Though he considered his recurring role on OLTL spiritually “healing” (his final appearance aired Dec. 1), Zaslow admitted that the disease exacted a toll on his family. “It’s not only hard for Marika and Helena to see their dad falling, unable to walk or run or play,” he said. “It is also hard in terms of the demands made on their time. Because I do need more help. I can no longer go to the refrigerator and get what I need.”

Even his wife’s fortitude was severely tested. “I sometimes think of it as being in a war, something that is so frightening it doesn’t seem it’s going to end,” Hufford reflected in November. But she’d had reason to hope for a truce, at least. Unlike his OLTL character, Zaslow was still able to get about by cane or scooter. And, she noted, he was “getting strength back in his right hand.”

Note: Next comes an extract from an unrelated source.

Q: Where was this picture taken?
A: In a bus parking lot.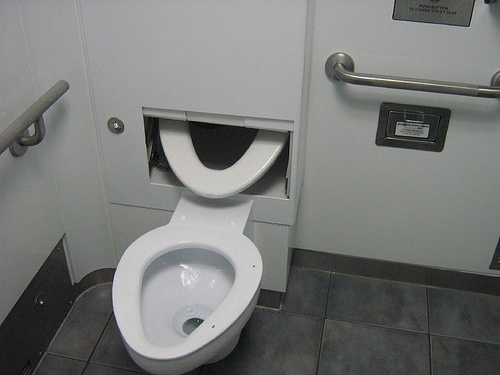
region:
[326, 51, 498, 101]
shiny metal grab bar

Nothing—not even the prospect of a mere two to five years that most ALS victims may expect to live—deterred Zaslow from pursuing his other quest: finding a cure for ALS by the year 2000. Last February he and former OLTL costar actress Brynn Thayer, a close friend, helped cofound ZazAngels, which lobbies for ALS patients and research (its Web site is “It’s impossible to say how much closer we are to a cure,” says Dr. Jay Lombard, Zaslow’s neurologist. “[But] I think Michael’s spirit had given a lot of people hope not to take this disease lying down.”

Through both his OLTL and fund-raising appearances, “Michael has made an enormous difference,” says Neelam Mehra, development coordinator for the Greater New York Chapter of ALS. Even off-camera, says Thayer, “he was always a great listener. People who had ALS would talk to him about getting through day by day, and Michael always had great words of wisdom for them. I don’t even think he thought they were wise words. They were just what he thought from the heart. He had so much courage and energy,” Thayer adds, “and he had it until his last moment on earth.”